> **SOURCE TEXT**
Archive for May, 2011
This weekend, I can’t imagine I was I the only one who noticed a strange thing in the best seller book lists. Both in the LA Times and the NY Times, a truly ragtag group of celebrities – Tina Fey, Steven Tyler, Rob Lowe and Betty White – dominated nonfiction hardcover book sales for the first week of May. The top ten was rounded out with new books by the (clearly) irrepressible Dick Van Dyke and Shania Twain (in the NY Times) and, in the LA Times, along with Van Dyke, we found the equally energetic Shirley MacLaine . . . and yet another book about Cary Grant.
Has the nonfiction book list become the publishing industry equivalent to reality TV?
No one bats an eye anymore when a celebrity dominates discussions about a political election or a natural disaster or an international health crisis. We’ve grown used to these incursions and the optimistic among us just hope that a little glitter and razzmatazz will attract constructive attention to difficult social issues. But perhaps our apathy about the way that entertainment has weaseled its way into just about every aspect of modern life will end once we’ve started to notice how beholden our notions of reality are to celebrity takes on them.

> **RECORD EXCERPTS**
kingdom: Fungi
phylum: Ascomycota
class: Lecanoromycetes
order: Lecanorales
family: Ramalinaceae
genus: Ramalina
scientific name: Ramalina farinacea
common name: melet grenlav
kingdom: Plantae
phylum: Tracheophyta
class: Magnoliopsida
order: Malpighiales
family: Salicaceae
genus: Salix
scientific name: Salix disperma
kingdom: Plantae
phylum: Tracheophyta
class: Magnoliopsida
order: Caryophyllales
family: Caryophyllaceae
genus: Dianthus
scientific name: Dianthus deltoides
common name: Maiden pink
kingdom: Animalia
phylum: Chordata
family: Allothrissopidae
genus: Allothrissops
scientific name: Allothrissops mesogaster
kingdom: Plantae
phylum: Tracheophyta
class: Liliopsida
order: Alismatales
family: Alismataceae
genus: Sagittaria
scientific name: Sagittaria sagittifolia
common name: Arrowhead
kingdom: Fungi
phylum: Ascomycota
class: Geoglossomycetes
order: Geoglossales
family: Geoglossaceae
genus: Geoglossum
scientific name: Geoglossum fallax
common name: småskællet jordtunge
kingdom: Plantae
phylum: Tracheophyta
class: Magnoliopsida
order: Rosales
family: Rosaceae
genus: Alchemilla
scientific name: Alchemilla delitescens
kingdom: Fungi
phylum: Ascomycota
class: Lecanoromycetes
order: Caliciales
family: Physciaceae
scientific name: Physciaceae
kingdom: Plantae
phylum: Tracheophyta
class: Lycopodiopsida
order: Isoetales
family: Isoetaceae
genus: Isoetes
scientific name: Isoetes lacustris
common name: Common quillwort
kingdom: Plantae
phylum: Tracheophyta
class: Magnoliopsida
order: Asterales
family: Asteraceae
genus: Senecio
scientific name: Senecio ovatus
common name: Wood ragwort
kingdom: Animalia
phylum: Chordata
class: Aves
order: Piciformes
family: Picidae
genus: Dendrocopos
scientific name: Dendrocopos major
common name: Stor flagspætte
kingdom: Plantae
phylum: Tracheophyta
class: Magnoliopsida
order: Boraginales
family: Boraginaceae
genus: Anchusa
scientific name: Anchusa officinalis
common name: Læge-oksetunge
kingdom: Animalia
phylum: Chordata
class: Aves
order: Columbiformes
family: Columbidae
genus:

> **TASK INSTRUCTIONS**
**a.** Can you reproduce the passage of the best-seller text from "Has the nonfiction" to "takes on them."?
**b.** In the best-seller text, whose new book rounded out the NY Times top ten along with Dick Van Dyke's?

> **LIST OF SOLUTIONS**
**a.**
Has the nonfiction book list become the publishing industry equivalent to reality TV?
No one bats an eye anymore when a celebrity dominates discussions about a political election or a natural disaster or an international health crisis. We’ve grown used to these incursions and the optimistic among us just hope that a little glitter and razzmatazz will attract constructive attention to difficult social issues. But perhaps our apathy about the way that entertainment has weaseled its way into just about every aspect of modern life will end once we’ve started to notice how beholden our notions of reality are to celebrity takes on them.

**b.** Shania Twain's